Attempting to maintain a genuine global reach will, in the end, prove far more expensive than the wars the United States is currently fighting. This year’s administration request for Iraq War 3.0 and Syria War 1.0, both against the Islamic State (IS), was a relatively modest $5.8 billion, or roughly 1 percent of the resources currently available to the Department of Defense. As yet not even John McCain is suggesting anything on the scale of the Bush administration’s intervention in Iraq, which peaked at over 160,000 troops and cost significantly more than a trillion dollars. By comparison, the Obama administration’s bombing campaign against IS, supplemented by the dispatch of roughly 3,000 troops, remains, as American operations of the twenty-first century go, a relatively modest undertaking—at least by Pentagon standards. There are reasons to oppose US military intervention in Iraq and Syria based on the likely outcomes, but so far intervention in those nations has not strained the Pentagon’s massive budget.
As for Ukraine, even if the administration were to change course and decide to provide weapons to the government there, it would still not make a dent in its proposed $50 billion war budget, much less in the Pentagon’s proposed $534 billion base budget.
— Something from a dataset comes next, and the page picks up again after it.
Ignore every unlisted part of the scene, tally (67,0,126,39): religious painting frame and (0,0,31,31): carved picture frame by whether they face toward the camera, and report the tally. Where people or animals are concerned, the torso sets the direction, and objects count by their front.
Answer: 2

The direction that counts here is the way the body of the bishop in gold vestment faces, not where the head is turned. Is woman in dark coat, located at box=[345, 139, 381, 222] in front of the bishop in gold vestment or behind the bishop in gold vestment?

Using the crises in Ukraine, Iraq, and Syria as arguments for pumping up Pentagon spending is a political tactic of the moment, not a strategic necessity. The only real reason to bust the present already expansive budget caps—besides pleasing the arms industry and its allies in Congress—is to attempt to entrench the sort of ad hoc military-first global policy being promoted as the American way for decades to come. Every crisis, every development not pleasing to Washington anywhere on Earth is, according to this school of thought, what the Pentagon must be “capable” of dealing with. What’s needed, but completely dismissed in Washington, is of course a radical rethinking of American priorities.
General Dempsey and his colleagues may be right. Current levels of Pentagon spending may not be able to support current defense strategy. The answer to this problem is right before our eyes: cut the money and change the strategy. That would be acting in the name of a conception of national security that was truly strategic.